Financial advisors are showing growing interest in stablecoins and tokenization, signaling a major shift in the cryptocurrency investment landscape for 2026. According to Bitwise Chief Investment Officer Matt Hougan, advisors are increasingly focused on blockchain-powered financial infrastructure rather than Bitcoin alone.
Hougan reached this conclusion after meeting with more than 40 financial advisors during a single day of sales calls, one of the busiest schedules he has experienced in his eight years at Bitwise. While Bitcoin remains a key part of the digital asset market, Hougan noted that conversations with advisors consistently centered on stablecoins, tokenized assets, digital payments, and the future of capital markets.
The trend is supported by data from blockchain analytics firm Artemis, which reported that mentions of stablecoins in SEC filings and investor presentations reached a record high of approximately 1,000 during the first quarter of 2026. The increase highlights growing institutional interest in blockchain-based financial solutions and tokenized real-world assets.

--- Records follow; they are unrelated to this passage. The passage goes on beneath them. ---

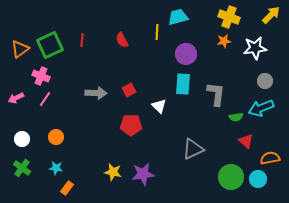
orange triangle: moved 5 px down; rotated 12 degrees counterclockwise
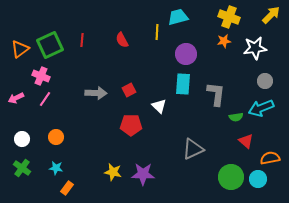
purple star: rotated 10 degrees clockwise
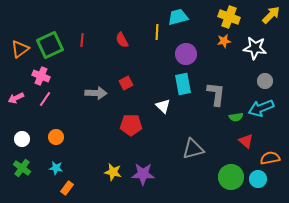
white star: rotated 15 degrees clockwise
cyan rectangle: rotated 15 degrees counterclockwise
red square: moved 3 px left, 7 px up
white triangle: moved 4 px right
gray triangle: rotated 10 degrees clockwise
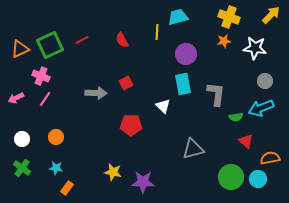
red line: rotated 56 degrees clockwise
orange triangle: rotated 12 degrees clockwise
purple star: moved 8 px down
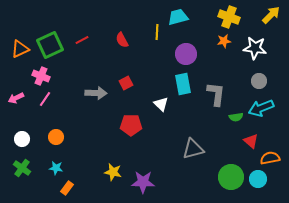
gray circle: moved 6 px left
white triangle: moved 2 px left, 2 px up
red triangle: moved 5 px right
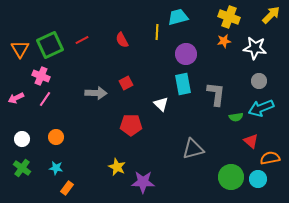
orange triangle: rotated 36 degrees counterclockwise
yellow star: moved 4 px right, 5 px up; rotated 12 degrees clockwise
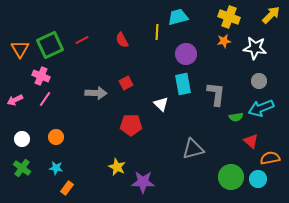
pink arrow: moved 1 px left, 2 px down
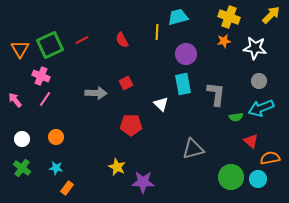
pink arrow: rotated 77 degrees clockwise
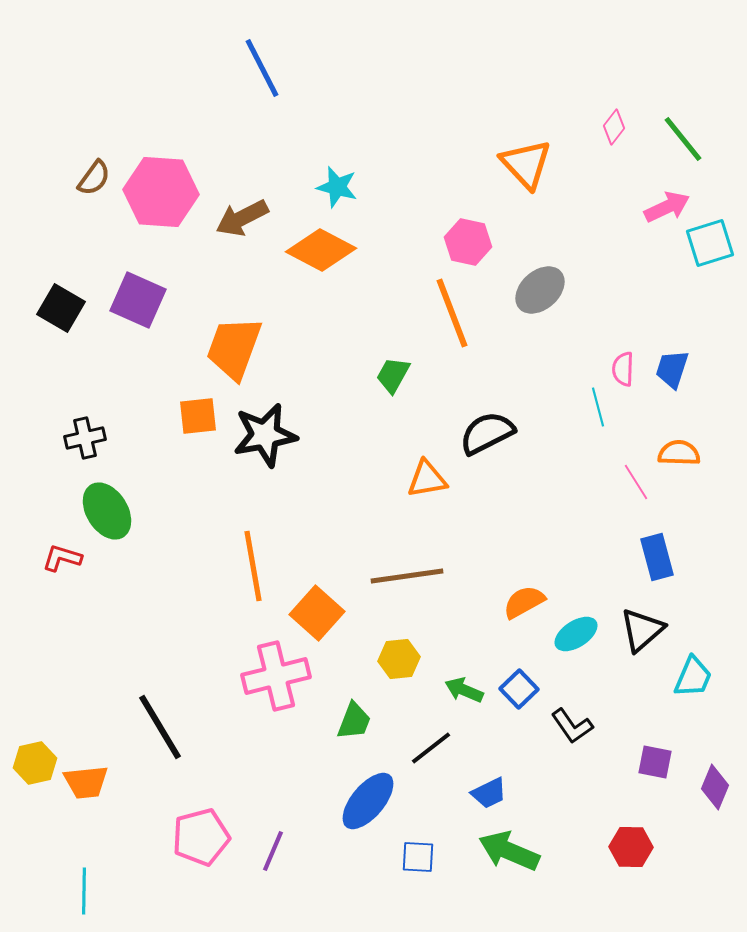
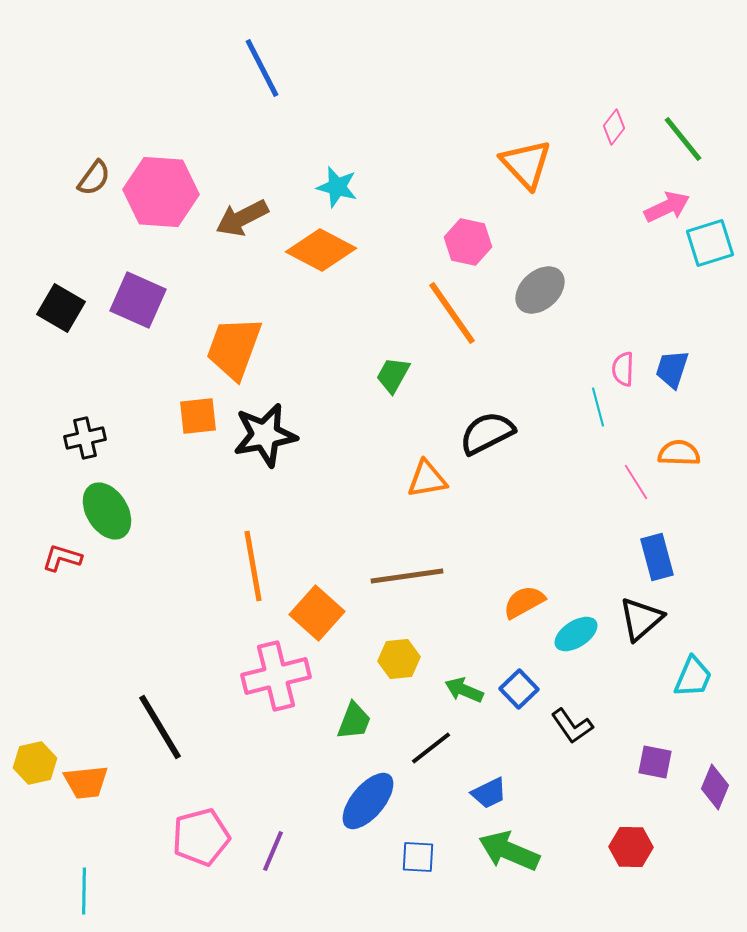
orange line at (452, 313): rotated 14 degrees counterclockwise
black triangle at (642, 630): moved 1 px left, 11 px up
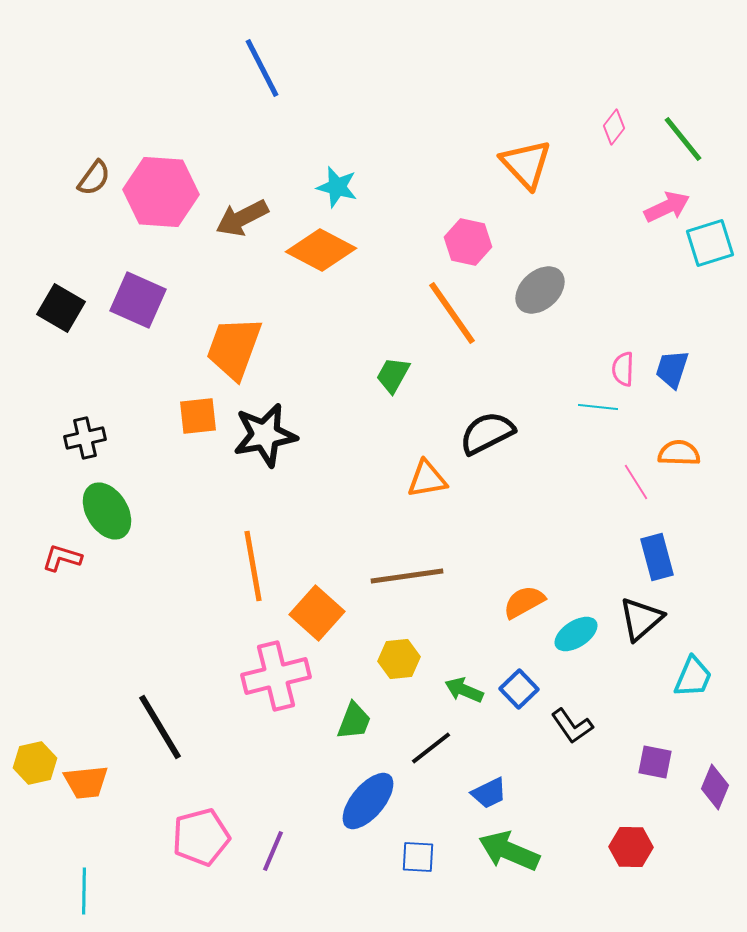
cyan line at (598, 407): rotated 69 degrees counterclockwise
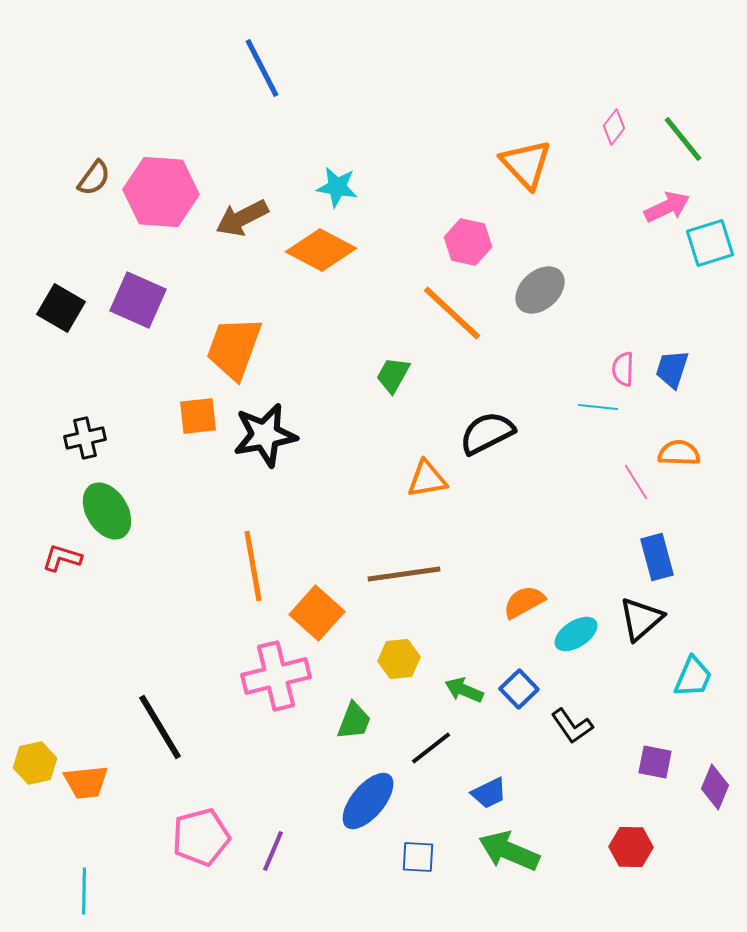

Several factors are driving this shift. Hougan believes the decline of the fiat-debasement narrative, combined with increasing public discussion of stablecoins by SEC Chair Paul Atkins and BlackRock CEO Larry Fink, has pushed stablecoins into the mainstream financial conversation. As a result, advisors appear more interested in investment opportunities tied to blockchain infrastructure than in direct Bitcoin exposure.
Hougan expects future capital inflows to benefit networks that support tokenization and stablecoin activity, including Ethereum (ETH) and Solana (SOL). He also highlighted companies such as Circle (CRCL) and Coinbase (COIN), which are closely linked to the expanding stablecoin ecosystem.
Regulatory developments have further strengthened confidence in the sector. In February 2026, SEC staff announced that broker-dealers could apply a 2% capital haircut to payment stablecoins, treating them similarly to near-cash assets. This guidance builds upon the GENIUS Act of 2025, which established a federal regulatory framework for payment stablecoins.
Institutional adoption continues to rise as well. A Fireblocks survey conducted among 295 finance executives found that nearly half of institutions already use stablecoins for payment-related activities. Meanwhile, tokenized real-world assets, including stocks, Treasury securities, and gold, continue moving onto blockchain networks.
With financial advisors overseeing more than $175 trillion in assets globally, their growing interest in stablecoins and tokenization could play a crucial role in driving the next phase of crypto adoption. Whether the surge in stablecoin mentions represents market saturation or the beginning of a large-scale implementation phase will become clearer as additional corporate filings emerge throughout 2026.